REQUIRED TASKS:
• 1. Copy the passage in the book review excerpt from "The truth was" up to and including "its collective mind." without changing a word.
• 2. In the book review excerpt, who drew the cartoon in The Irish Times that shows a shepherd struggling to pen his flock?

EXCERPT PROVIDED:
● ● ● ●
The Catholic Church in Ireland Today, David Carroll Cochran and John C Waldmeir (eds), Lexington Books, 198 pp, £49.95, ISBN 978-1498502528
In a cartoon in The Irish Times following the recent marriage equality referendum Martyn Turner portrayed a forlorn episcopal shepherd struggling, clearly in vain, to get his unruly flock into the pen. The suggestion seemed to be that finally the sheep had rebelled in voting massively Yes in the referendum against the advice of their shepherds. The cartoon was heavy-handed and far from sharp. Most importantly, however, it wasn’t a very accurate assessment of the situation since people in Ireland had, of course, been in rebellion against the Catholic Church for quite some time.
The truth was that the result of the referendum was a foregone conclusion and it had been a long time since the Church had the kind of power and influence it would have required to halt what was essentially a popular movement. Indeed the role played by the Church in this debate was, on the whole, quite muted and ultimately accepting, however reluctantly, of the result – not that it had much choice, although D Vincent Twomey did come up with an inelegant and graceless jeremiad lamenting the victory of emotion over reason, as if the country had somehow lost its collective mind.
● ● ● ●
EXTRACTED ENTRIES:

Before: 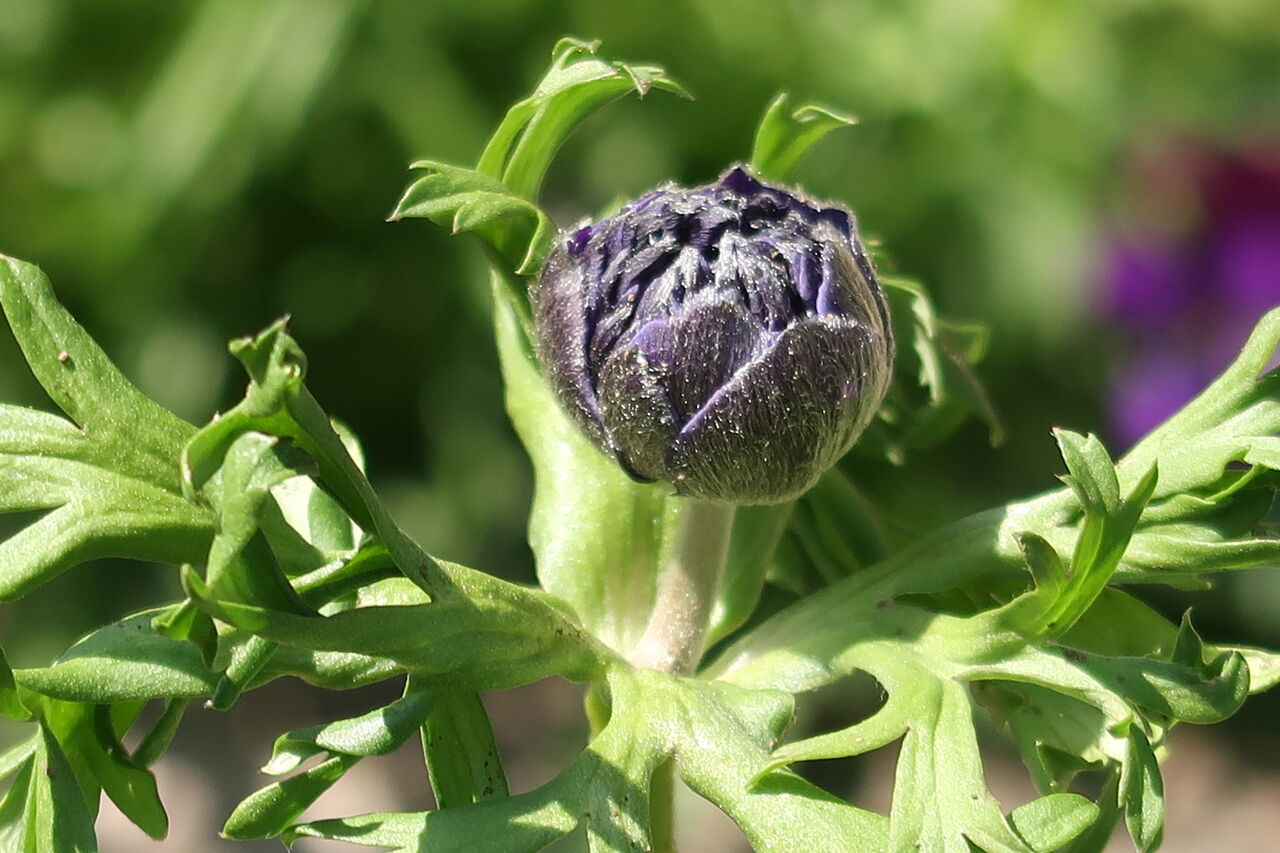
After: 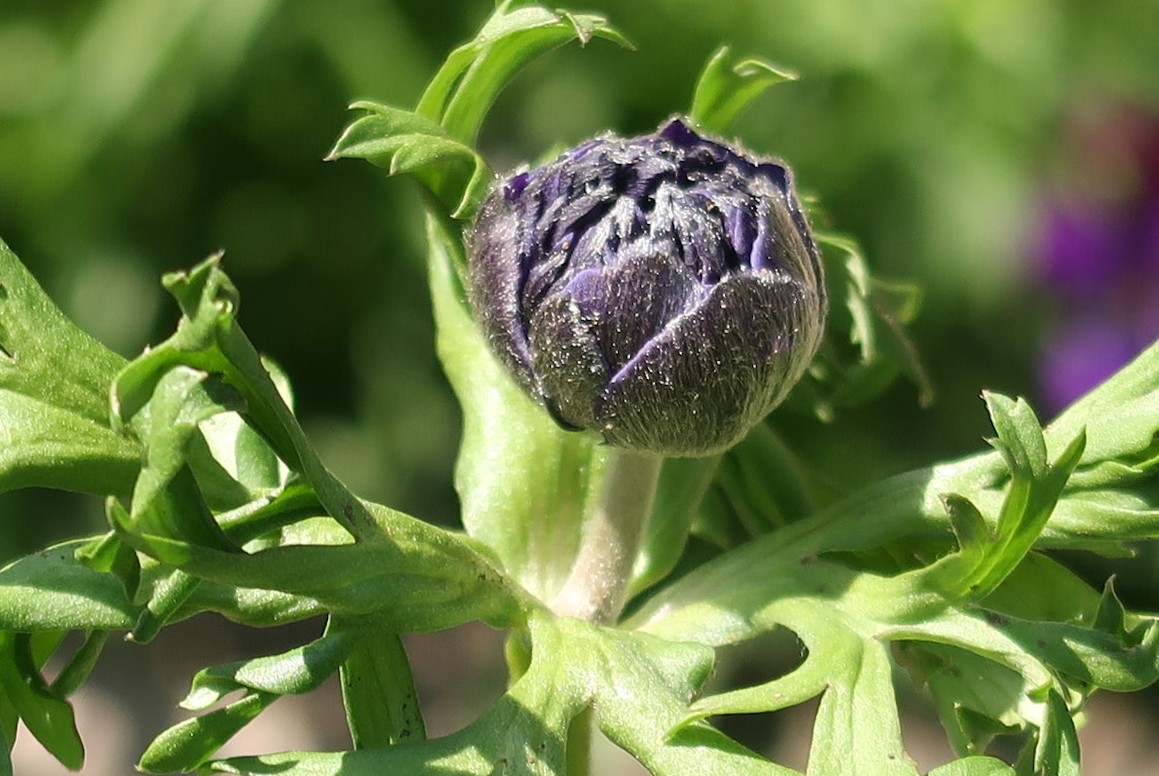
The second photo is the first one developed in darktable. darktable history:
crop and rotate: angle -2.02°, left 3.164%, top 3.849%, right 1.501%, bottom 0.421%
● ● ● ●
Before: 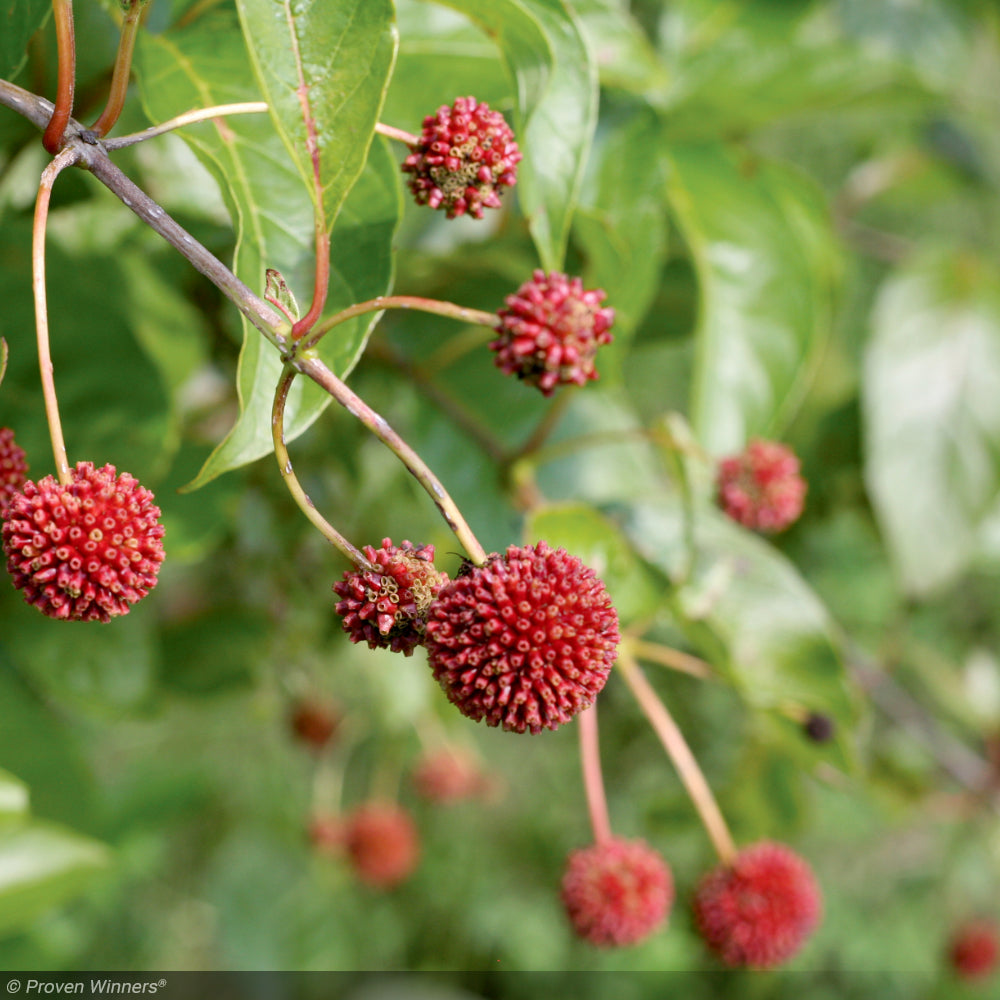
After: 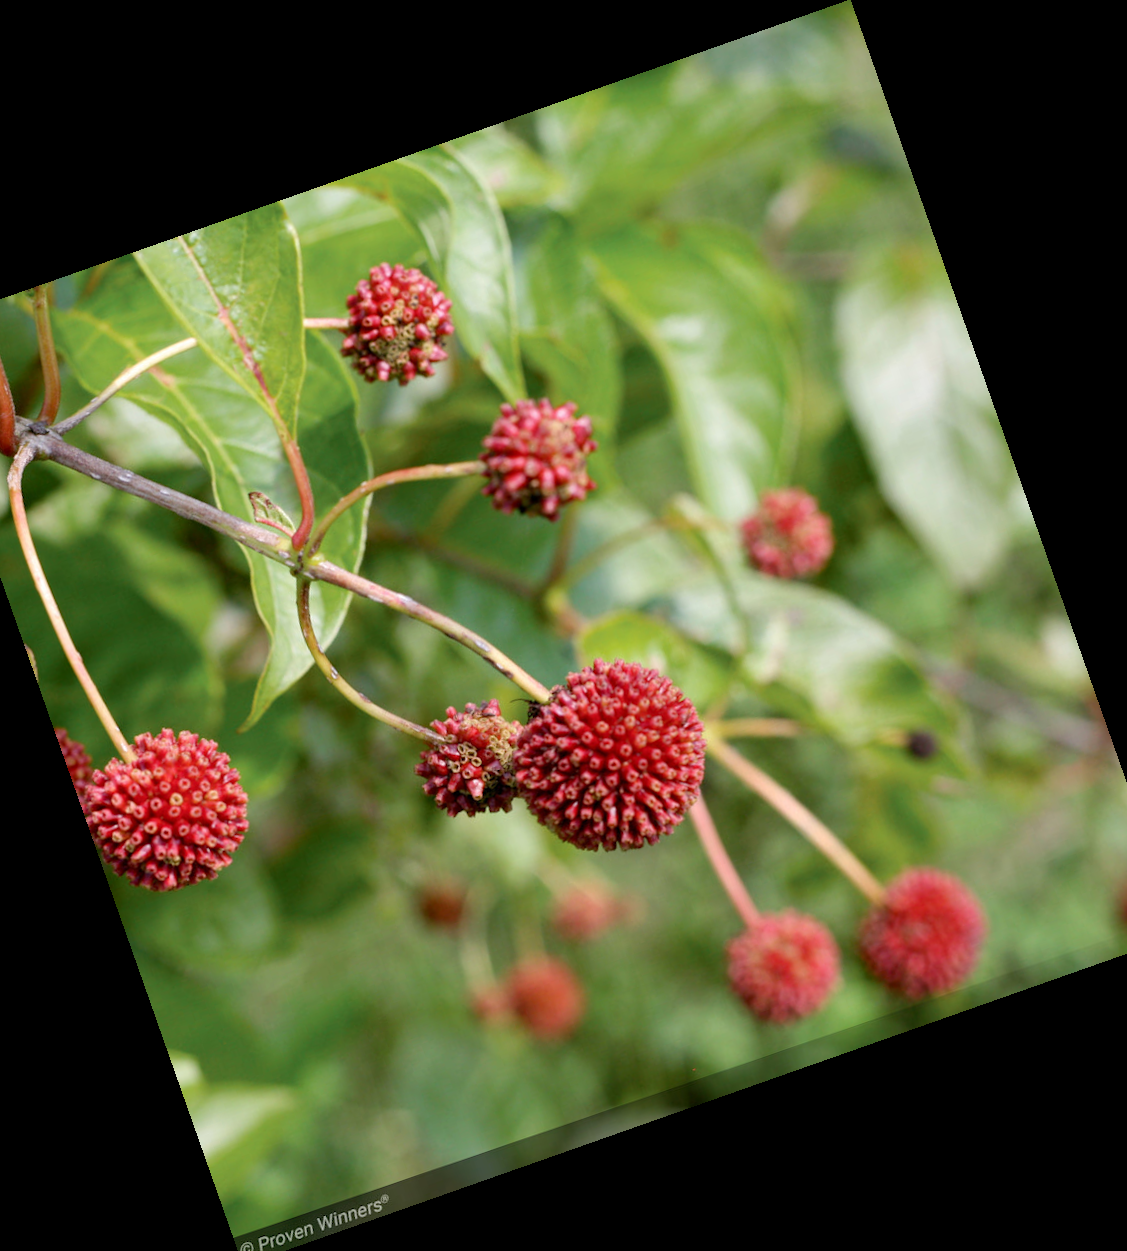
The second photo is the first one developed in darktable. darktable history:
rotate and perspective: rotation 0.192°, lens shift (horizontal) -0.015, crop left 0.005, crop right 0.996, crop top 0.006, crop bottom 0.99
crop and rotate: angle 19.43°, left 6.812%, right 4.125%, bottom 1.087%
● ● ● ●
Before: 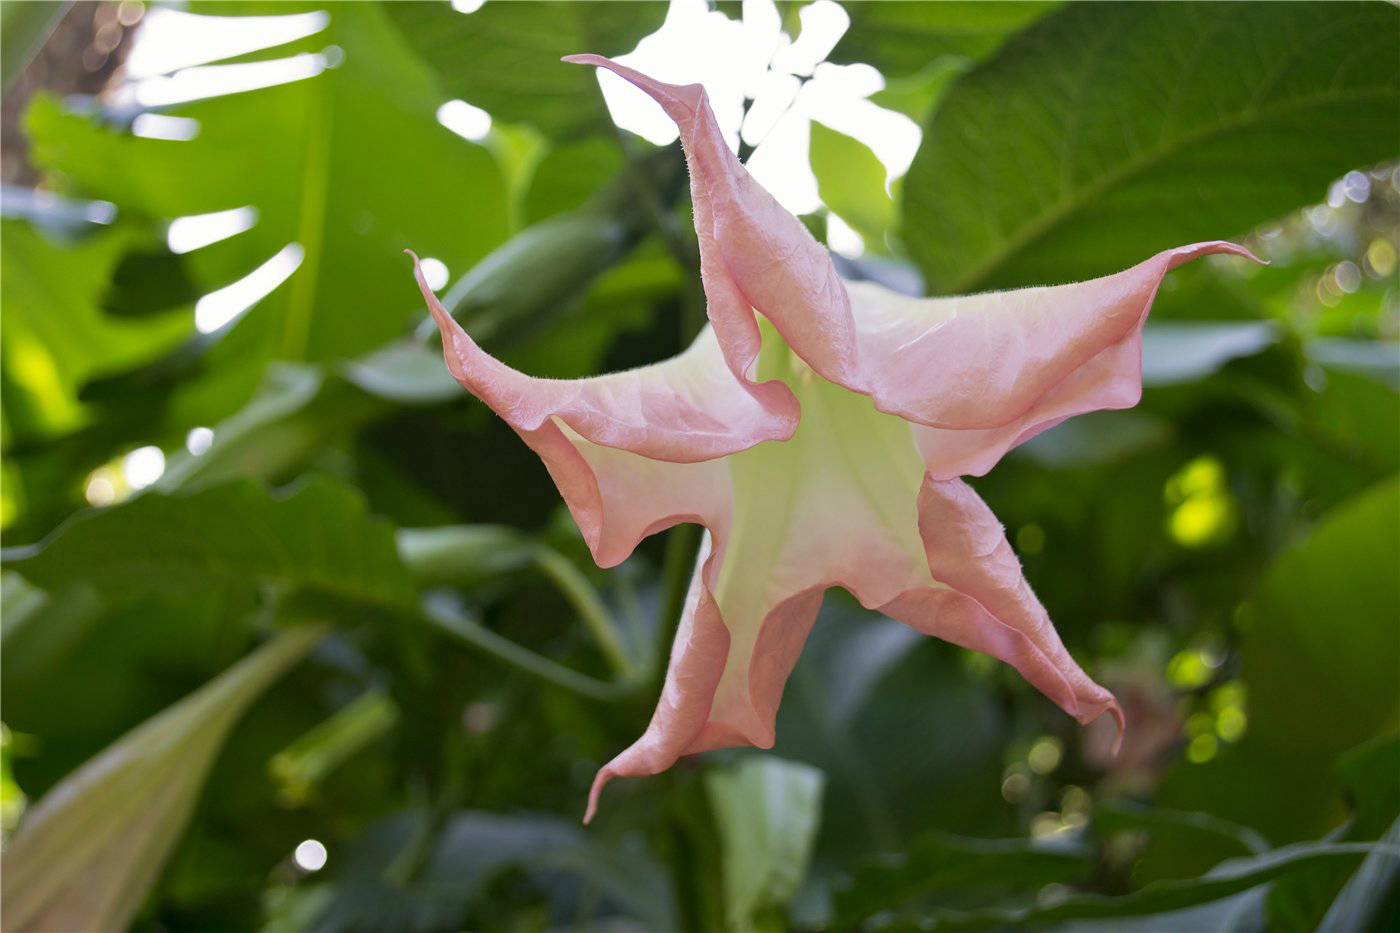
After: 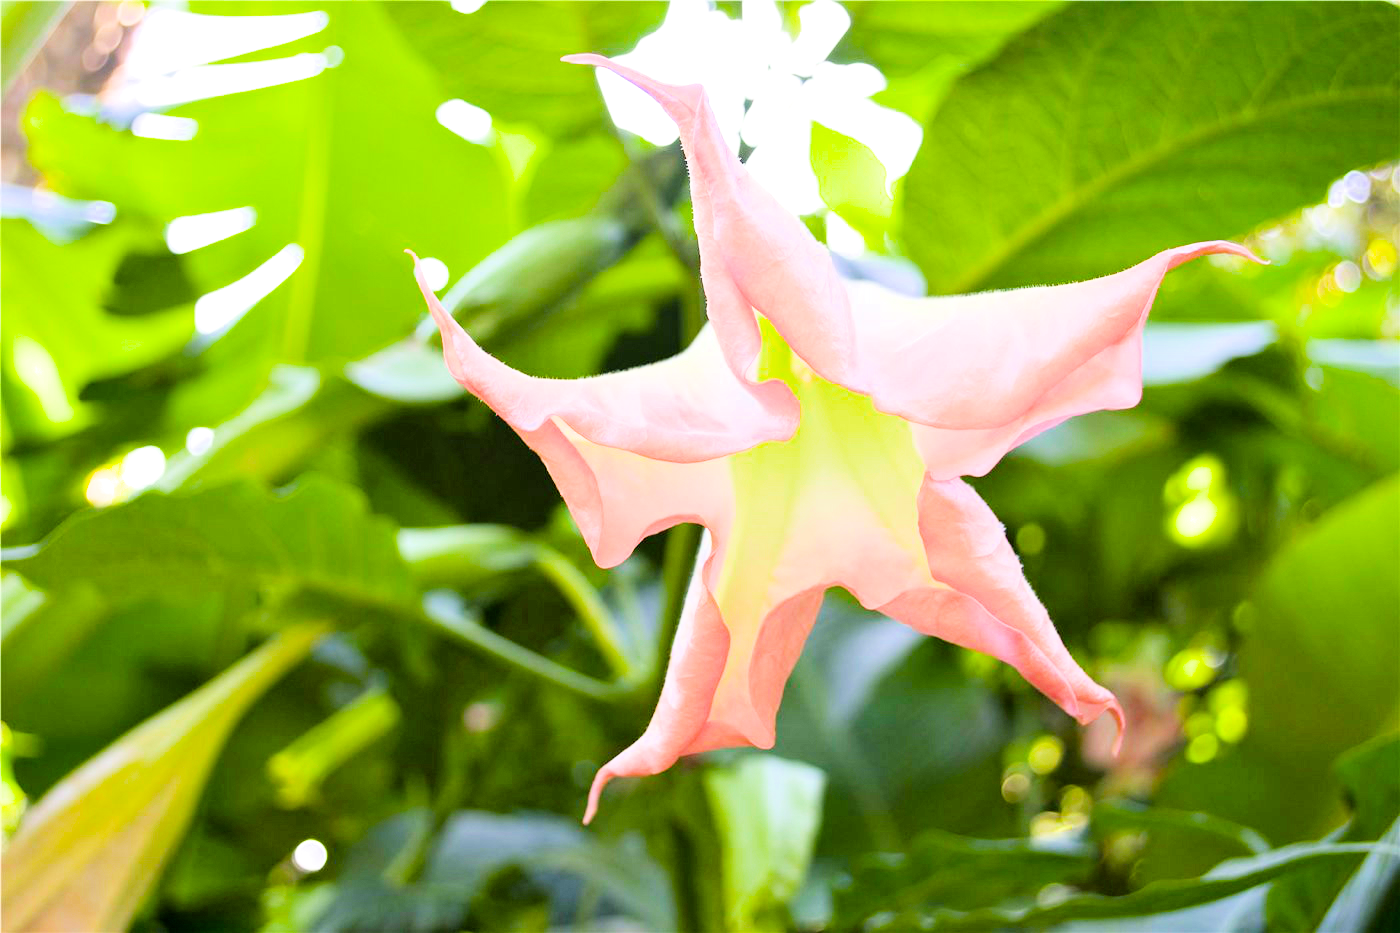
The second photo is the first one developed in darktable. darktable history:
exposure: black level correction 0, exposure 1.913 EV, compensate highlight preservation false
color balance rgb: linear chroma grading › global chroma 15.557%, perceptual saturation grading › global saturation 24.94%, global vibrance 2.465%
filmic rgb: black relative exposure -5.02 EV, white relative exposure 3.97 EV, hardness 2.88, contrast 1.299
● ● ● ●
TASK RESPONSES:
• 1.
The truth was that the result of the referendum was a foregone conclusion and it had been a long time since the Church had the kind of power and influence it would have required to halt what was essentially a popular movement. Indeed the role played by the Church in this debate was, on the whole, quite muted and ultimately accepting, however reluctantly, of the result – not that it had much choice, although D Vincent Twomey did come up with an inelegant and graceless jeremiad lamenting the victory of emotion over reason, as if the country had somehow lost its collective mind.

• 2. Martyn Turner